Big bucks can’t keep execs back
In her resignation letter, IT professional, Shaheen Ansari (name changed on request) wrote that she quit because her abusive boss interfered with her work, reports Soubhik Mitra.Updated: Mar 12, 2008 01:42 IST
In her resignation letter, IT professional, Shaheen Ansari (name changed on request) wrote that she quit because her abusive boss interfered with her work.
An online survey by referral recruitment portal www.yellojobs.com says 42.18 per cent Indian employees quit their jobs because of bad bosses. “The company gave me 40 per cent increments for five consecutive years. Still I quit to get rid of her,” said Ansari.

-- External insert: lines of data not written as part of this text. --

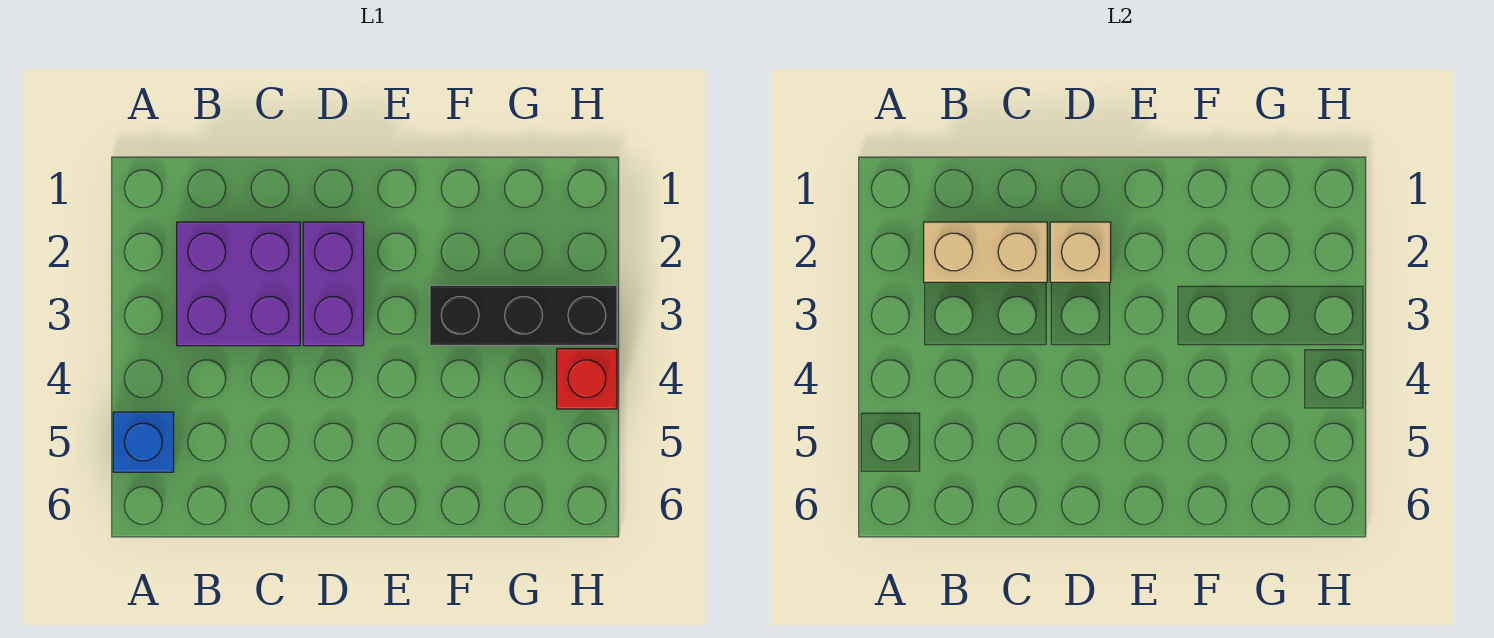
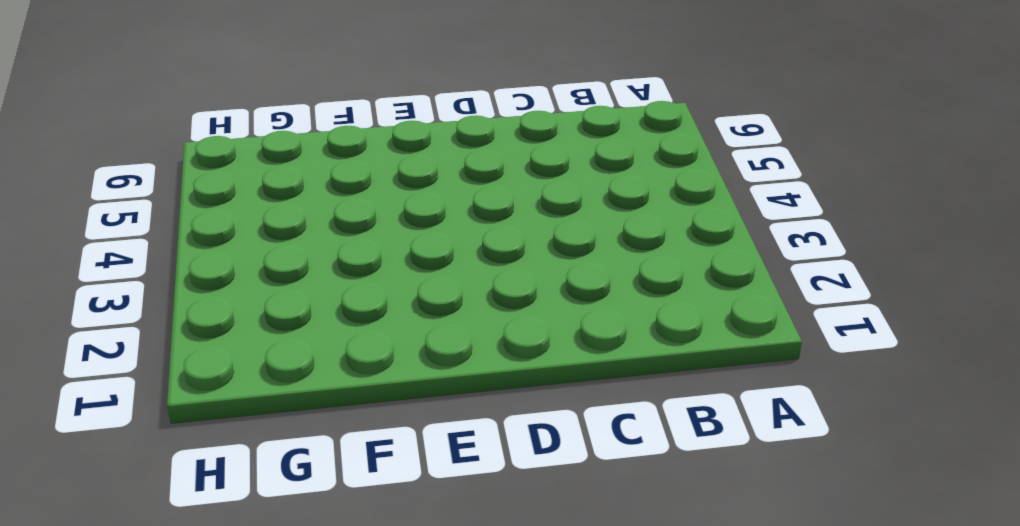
none -> blue 1x1 brick [113,412,174,472]
none -> purple 2x2 brick [177,222,300,346]

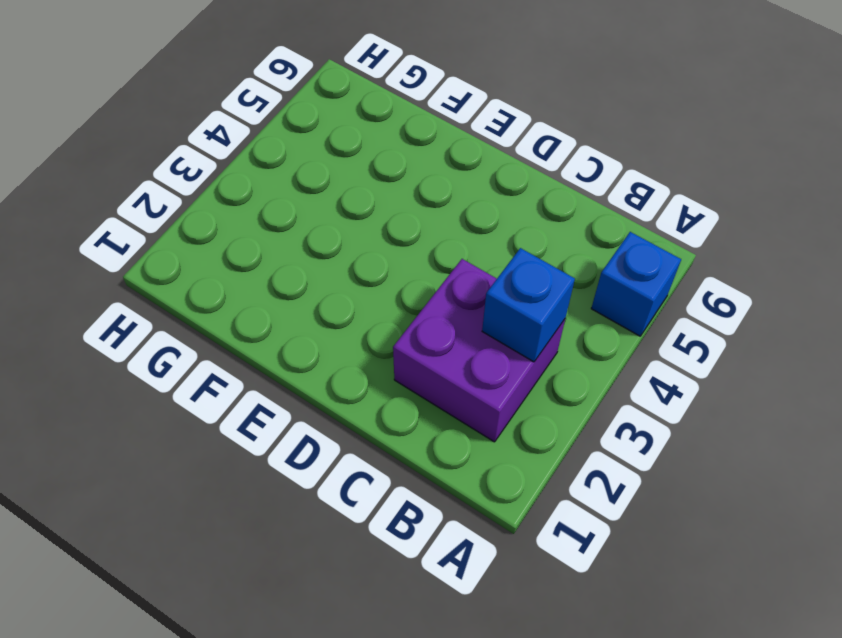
blue 1x1 brick [482,248,575,362] -> none
none -> purple 1x2 brick [303,222,364,346]
none -> black 1x3 brick [430,285,617,346]

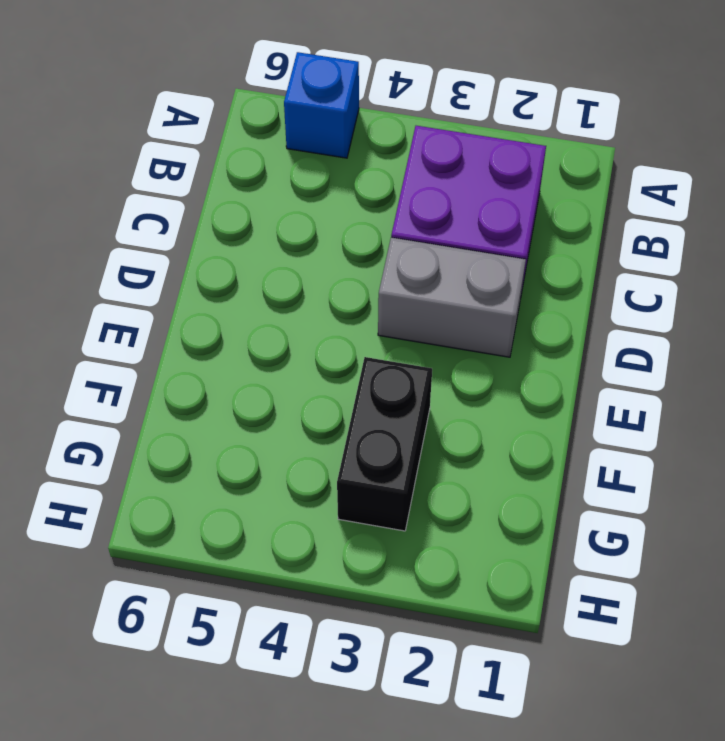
grey 1x2 brick [378,237,526,357] -> purple 1x2 brick [303,222,364,346]
black 1x2 brick [337,357,432,531] -> black 1x3 brick [430,285,617,346]
none -> red 1x1 brick [557,349,617,409]
none -> tan 1x2 brick [924,222,1047,282]

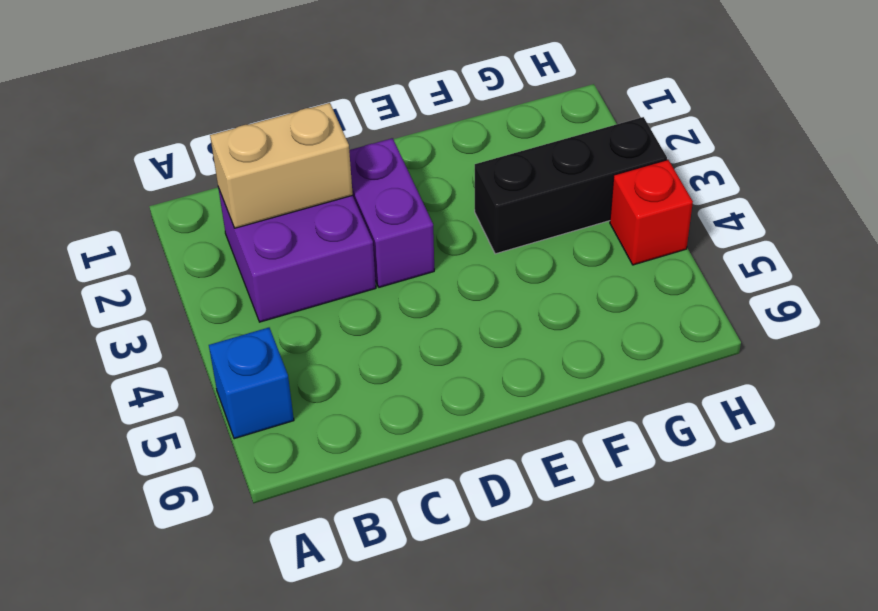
none -> tan 1x1 brick [1050,222,1111,282]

The survey polled around 9,000 white-collar professionals working in various spheres from banking to IT. Office politics forced 16 per cent respondents to quit.

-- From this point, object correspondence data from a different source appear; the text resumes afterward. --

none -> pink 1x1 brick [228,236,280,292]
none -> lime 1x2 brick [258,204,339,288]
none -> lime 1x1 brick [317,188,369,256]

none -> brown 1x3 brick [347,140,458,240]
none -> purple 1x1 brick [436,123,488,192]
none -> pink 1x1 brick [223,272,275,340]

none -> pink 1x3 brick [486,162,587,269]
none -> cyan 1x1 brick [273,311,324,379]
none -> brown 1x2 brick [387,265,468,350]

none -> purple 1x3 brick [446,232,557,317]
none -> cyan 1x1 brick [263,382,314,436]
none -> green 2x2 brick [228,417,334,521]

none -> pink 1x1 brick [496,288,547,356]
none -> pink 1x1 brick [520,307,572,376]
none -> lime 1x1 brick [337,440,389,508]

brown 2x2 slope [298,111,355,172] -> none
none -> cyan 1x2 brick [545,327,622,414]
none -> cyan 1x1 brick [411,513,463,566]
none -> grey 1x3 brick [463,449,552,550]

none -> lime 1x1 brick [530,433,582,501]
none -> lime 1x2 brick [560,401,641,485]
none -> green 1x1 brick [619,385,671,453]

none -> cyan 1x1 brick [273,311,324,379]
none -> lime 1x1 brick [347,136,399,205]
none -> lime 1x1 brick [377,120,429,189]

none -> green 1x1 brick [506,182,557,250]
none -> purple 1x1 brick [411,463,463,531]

Vikramjit Singh Sahaye of yellojobs.com says, “Employee retention is gaining focus. Retaining talent makes commercial sense and helps improve project efficiency.”
Pandia Ranjan, MD of Ma Foi Management Consultants, one of the biggest human resource service providers in India, concurs: “We expect a slump in attrition. In the BPO sector, which recorded 35 per cent attrition – the highest across all sectors — it will reduce to 25 per cent. The overall attrition rate would hover between 10-12 per cent.”
The study says 35 per cent respondents switched to a new workplace, as the earlier job did not offer them growth opportunities and remuneration while 6 per cent did not like their work profile. Also, 10 per cent of respondents had switched jobs more than four times.